A young woman who ran away from her Old Order family to marry the man she loved critiques the customs, beliefs, and childrearing practices of this ultra-strict Amish group.
Raised on a farm in Iowa, Garrett briefly describes the history of the Amish and their way of life before relating how in 1996 she eloped with Ottie Garrrett and moved to Kentucky. The Old Order Amish, who fled religious persecution in Germany in the 18th century, do not own cars or use telephones or electricity. The women must wear long, dark dresses held together by pins (buttons are considered a sign of vanity) and cover their heads at all times.

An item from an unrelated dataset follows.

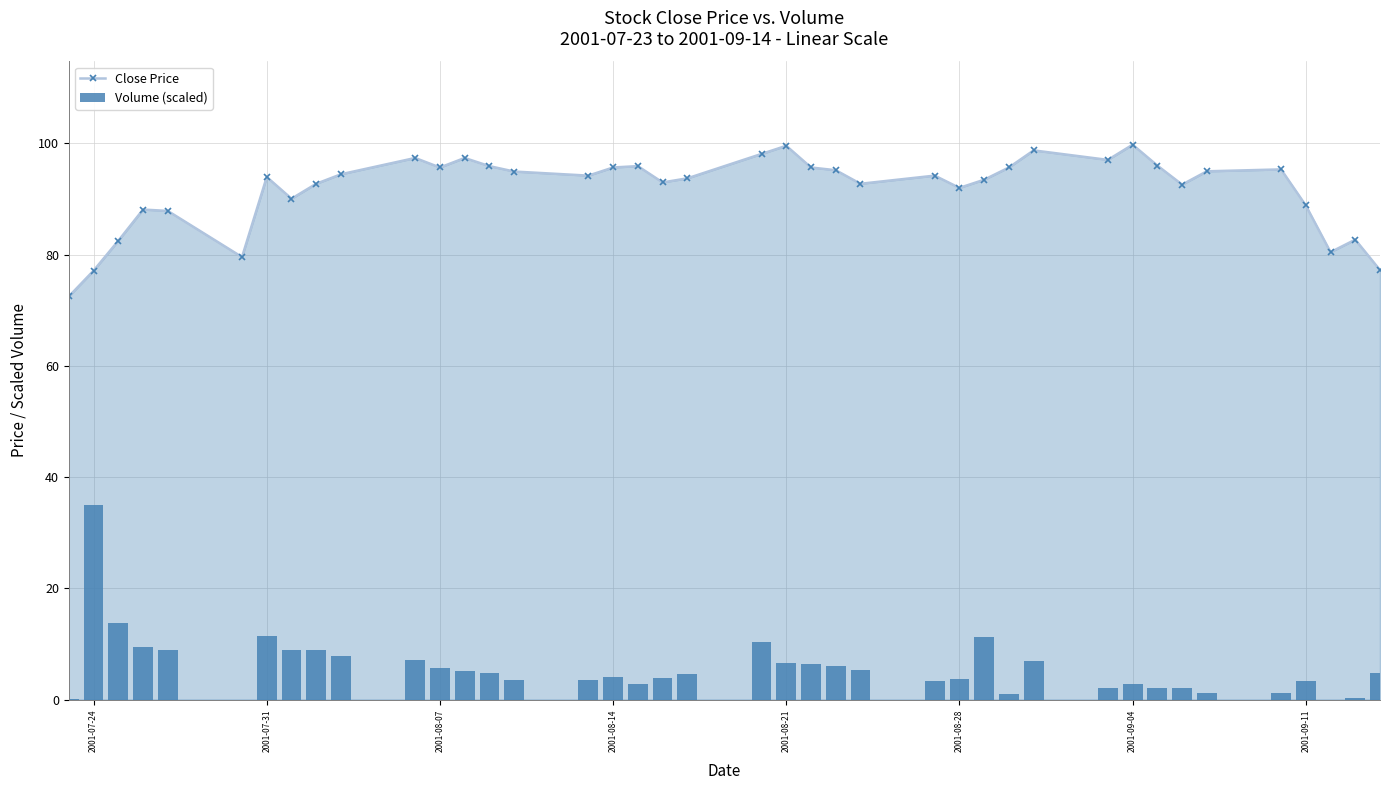

At how many categories does at least one series exceed 76?

39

Education ends in the eighth grade; the children then work on the family farms. The religion preaches rigid adherence to the Bible (men are the head of the house, children must obey their parents) and punishes transgressors by shunning or excommunication. The fifth of seven children, 15-year-old Ruth met much older Ottie in 1989, when he came into town for a visit. Her grandfather asked the visitor to chauffeur the local Amish, who did not drive themselves but did take automobile trips to see families and sights. Recently graduated from school and determined not to marry an Amish man—she saw her father’s dictatorial treatment of her mother as typical—the young girl was soon attracted to Ottie. The feeling was mutual, and they married in defiance of her family and the community, which called all outsiders “the English” and regarded them as depraved. Garrett describes her family’s hurtful reactions and her halting adjustment to the outside world: she bought dresses without trying them on because she did not know that stores provided fitting rooms. Excommunicated by the Amish, she found in the local Lutheran church a warm welcome and a loving God.
Simply told, more in sorrow than in anger: a personal chronicle of the darker side of faith and family.